Metro

Once-fit Cory Booker packs on the pounds

His waistline is catching up with his poll numbers.

Democrat Cory Booker, 44, is starting to resemble rotund Republican Gov. Chris Christie as he packs on the pounds while campaigning for the Senate seat vacated by the late Frank Lautenberg.

The formerly fit Newark mayor, who is leading his opponent in the race by 28 percentage points, has been chowing down on far too many funnel cakes at the Jersey Shore, where he waddled down the boardwalk last week with his shirt untucked and clinging to his chest.

“I’m eating my way through New Jersey,” Booker laughed when asked by The Post yesterday about his weight gain at a street fair in East Rutherford.

“The good thing about me is it’s easy for me to gain weight — and I can lose weight, too.”

Booker sweated through his blue Oxford shirt at a South Plainfield, NJ, Labor Day parade where he really “pounded” the pavement.

Cory Booker in 2006
Cory Booker in 2006 as Newark mayor-elect.Jim Alcorn

“It’s hot,” he huffed. “You should have seen me — I soaked through my last shirt. I had to change shirts.”

The darling of celebrities such as Oprah Winfrey said he has plans to shape up.

He’s ironically an honorary vice chairman of Michelle Obama’s Partnership for a Healthier America. And as Newark mayor, he’s focused on expanding food options in the city and promoting healthy lifestyles.

He actually tried to get grocery stores in low-income neighborhoods to stop selling “food desserts” and instead stock shelves with healthy food.

But the mayor said his own guilty pleasures include pizza, pancakes and late-night pints of Ben & Jerry’s ice cream.

The 6-foot-3 former Stanford University football player admitted to Men’s Health magazine that he ballooned to an “embarrassing” 309 pounds last summer — the most he’s ever weighed.
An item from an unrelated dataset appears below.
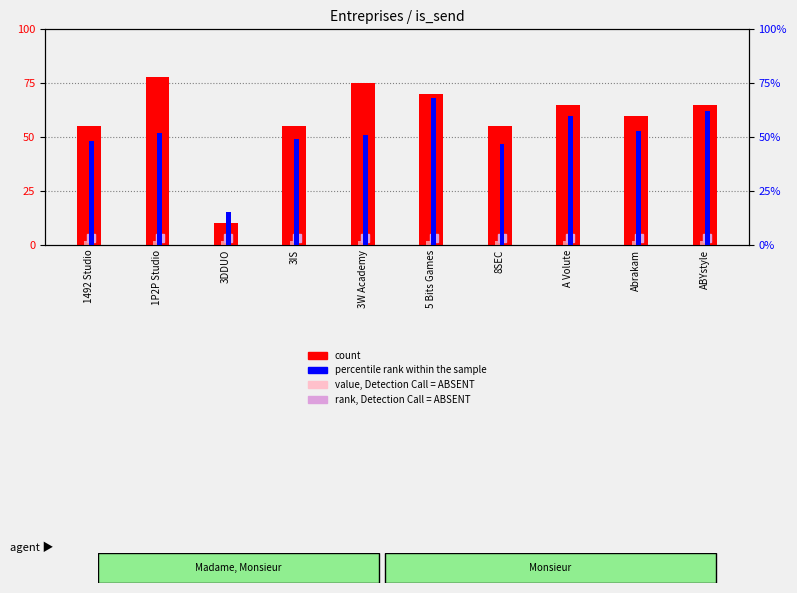

Is the value of count at ABYstyle greater than the value of value, Detection Call = ABSENT at 3W Academy?

Yes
He said his weight has yoyo’ed since he entered politics, so much so that nanny Mayor Bloomberg advised him to “stop eating” at the time.

During his second term as mayor, Booker’s staff staged an intervention because he wasn’t dressing for his body when his weight fluctuated.
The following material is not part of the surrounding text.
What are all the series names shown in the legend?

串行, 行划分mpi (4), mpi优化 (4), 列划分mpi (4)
“I was so stressed, with massive layoffs and terrible police negotiations, I gained 50 pounds,” Booker told Menswear magazine in November 2011.

“My staff has definitely had to do fashion interventions over the years. They’ve said, ‘Your suit is attracting attention to you that’s bad.’ ”

He took to social media to help him lose 40 pounds at the time. He pledged on Twitter and Facebook that he would get down to 240 pounds by his birthday on April 27.

This past February, he was called a “walking New Year’s resolution” by Town & Country magazine because he’s vegetarian, doesn’t drink alcohol and exercises regularly.

Booker slimmed down when he challenged himself to eat off only food stamps for a week in December 2012.

He teamed up with Weight Watchers to start a “Let’s Move!” campaign in Newark to combat obesity.

He weighed around 267 pounds earlier this year and reportedly planned to drop an additional 10 pounds.

But he seems to have fallen off the wagon.

Despite the ups-and-downs on the scale, a Fairleigh Dickinson University-PublicMind poll out Thursday shows him ahead of Republican rival Steve Lonegan, 50 percent to 22 percent.